Thursday after Ash Wednesday

February 11, 2016

Thursday after Ash Wednesday
Deuteronomy 30:15-20 and Luke 9:22-25


The Journey of Lent

But already my desire and my will
were being turned like a wheel, all at one speed,
by the Love which moves the sun and the other stars.
                                                                               Dante, Paradise XXXIII, 143-145

Today’s readings from Deuteronomy 30, Psalm 1, and Luke 9 invite us to reflect upon the mysterious relation between law, identity, and suffering.

The Law of Life
St. James describes the law as a mirror in which we see our “natural face.” It is not a body of rules imposed upon us from the outside; it is a portrait revealing the depth and beauty of the human form and function in action. (James 1:22-25) He calls it the “law of liberty” because it frees the life-principle at the very core of our being to develop and flourish. This is why Moses says that to choose the law is to choose life (Deut 30:19).

The Logos (Word) of Identity
St Paul tells us that our life is “hidden with Christ in God.” (Col 3:3) With these words, St. Paul sounds the inexhaustible depths and riches of identity. I am hidden in Christ, the Eternal Word of Creation, through whom God spoke the cosmos into existence. (Psalms 104; Proverbs 8:22-31; John 1:1-3; Col 1:16). Christ is the Word which fashions the inner mysteries which make each person unique and irreplaceable. (Ps 139); he is the Word of Law and Culture, which plants within the deepest inclinations of the heart an orientation to others and toward the gifts of creation. (Gen 1:28; Ps. 8:5-8, 15; Rom 2:14). Finally, he is the Word of Redemption, the second Creation (John 1:12; James 1:21). This is the sense of identity which St. Francis lived and disclosed, and which finds expression in Laudato si. Because Christ is the Logos, I am an “ontological siblings” with all of creation and a participant in the very life of God.

The Swerve
And then, there is the mystery of sin – the condition for the I’s inexorable tendency to circle its wagons in self-defense. “Possessing skill beyond all expectation” (Sophocles, Antigone line 365), we have woven a technological and political bunker for the “I.” In this safe space, which neither nature, people, nor God can penetrate, I am free to fashion my own identity. There is a cosmic/tragic irony at work here. The more firmly ensconced in my self-fashioned “I”, the more threatened I feel, and the more inclined I am to wield the double-edged sword of self-justification and scapegoating. This is the cursed way of death to which Moses refers (Deut 30:17-18).
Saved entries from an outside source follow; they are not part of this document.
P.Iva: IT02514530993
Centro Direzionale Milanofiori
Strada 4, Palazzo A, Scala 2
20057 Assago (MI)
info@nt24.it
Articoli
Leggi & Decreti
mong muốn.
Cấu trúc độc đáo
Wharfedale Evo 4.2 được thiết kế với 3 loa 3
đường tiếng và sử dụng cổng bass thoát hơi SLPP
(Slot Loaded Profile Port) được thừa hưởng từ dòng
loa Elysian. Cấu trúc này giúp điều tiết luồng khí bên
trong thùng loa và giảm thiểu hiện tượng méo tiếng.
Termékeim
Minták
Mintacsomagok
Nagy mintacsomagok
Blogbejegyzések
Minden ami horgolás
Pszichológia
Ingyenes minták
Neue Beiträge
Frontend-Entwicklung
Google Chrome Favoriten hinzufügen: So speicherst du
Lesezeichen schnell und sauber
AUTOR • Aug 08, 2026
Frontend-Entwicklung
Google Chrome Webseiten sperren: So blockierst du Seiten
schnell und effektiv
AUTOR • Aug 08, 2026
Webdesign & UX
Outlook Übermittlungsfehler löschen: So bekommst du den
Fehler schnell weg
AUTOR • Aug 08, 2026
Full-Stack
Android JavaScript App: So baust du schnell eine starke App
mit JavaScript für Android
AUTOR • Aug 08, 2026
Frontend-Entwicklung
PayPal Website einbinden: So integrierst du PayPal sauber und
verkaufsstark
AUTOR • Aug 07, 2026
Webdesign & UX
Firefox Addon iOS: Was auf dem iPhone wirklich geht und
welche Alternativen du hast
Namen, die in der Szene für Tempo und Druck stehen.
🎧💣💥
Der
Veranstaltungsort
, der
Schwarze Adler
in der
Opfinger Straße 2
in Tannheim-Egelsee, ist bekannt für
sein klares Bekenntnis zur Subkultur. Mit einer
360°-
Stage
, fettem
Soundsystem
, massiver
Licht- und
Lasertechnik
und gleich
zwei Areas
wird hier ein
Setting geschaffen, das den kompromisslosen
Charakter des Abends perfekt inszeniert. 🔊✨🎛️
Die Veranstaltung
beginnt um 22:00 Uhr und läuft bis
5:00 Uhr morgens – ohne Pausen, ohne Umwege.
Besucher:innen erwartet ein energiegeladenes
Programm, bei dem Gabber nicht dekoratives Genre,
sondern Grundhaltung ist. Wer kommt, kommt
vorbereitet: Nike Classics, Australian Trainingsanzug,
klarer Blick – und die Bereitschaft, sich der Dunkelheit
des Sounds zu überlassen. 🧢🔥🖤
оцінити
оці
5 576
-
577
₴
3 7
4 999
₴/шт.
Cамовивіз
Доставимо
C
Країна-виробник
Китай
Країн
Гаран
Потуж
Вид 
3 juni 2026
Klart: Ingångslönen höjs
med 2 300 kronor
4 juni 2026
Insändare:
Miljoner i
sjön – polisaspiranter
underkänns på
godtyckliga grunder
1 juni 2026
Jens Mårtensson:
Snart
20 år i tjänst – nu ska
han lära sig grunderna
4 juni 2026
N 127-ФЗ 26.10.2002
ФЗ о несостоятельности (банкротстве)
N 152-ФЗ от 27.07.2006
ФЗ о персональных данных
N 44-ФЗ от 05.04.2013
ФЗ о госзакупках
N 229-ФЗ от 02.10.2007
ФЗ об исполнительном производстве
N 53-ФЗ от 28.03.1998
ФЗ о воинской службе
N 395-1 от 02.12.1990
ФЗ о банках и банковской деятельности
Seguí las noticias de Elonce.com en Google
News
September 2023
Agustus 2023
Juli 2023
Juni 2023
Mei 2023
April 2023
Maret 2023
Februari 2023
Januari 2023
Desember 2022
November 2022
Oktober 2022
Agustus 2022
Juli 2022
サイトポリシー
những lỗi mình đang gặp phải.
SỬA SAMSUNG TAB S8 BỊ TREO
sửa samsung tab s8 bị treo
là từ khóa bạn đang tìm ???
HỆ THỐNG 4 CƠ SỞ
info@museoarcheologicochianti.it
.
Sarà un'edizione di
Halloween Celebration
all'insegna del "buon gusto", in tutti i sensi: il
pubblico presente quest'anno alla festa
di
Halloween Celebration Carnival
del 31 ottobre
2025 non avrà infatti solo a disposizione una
The Joyful Journey of Lent
In the gospel reading for today Jesus tells his disciples the sad news of his imminent passion, followed by an unimaginably terrifying invitation: take up your cross! (Luke 9:22-23) Naturally, they recoil. Only later, in the light of the resurrection, would they grasp the significance of these words. “For the joy set before Him [Jesus] endured the cross, despising the shame, and has sat down at the right hand of the throne of God. (Heb 12:2) When I take up the cross, I crawl out of the cramped space of my bunker to begin the joyful pilgrimage of lent: the journey “in him,” “with him” and ultimately “to him,” where he sits at the right hand of the throne of God. As Dante reminds us, this “right hand” is Love, the fundamental law of being and existence. As it turns out, this is also where my true life and identity are found – their beginning and end.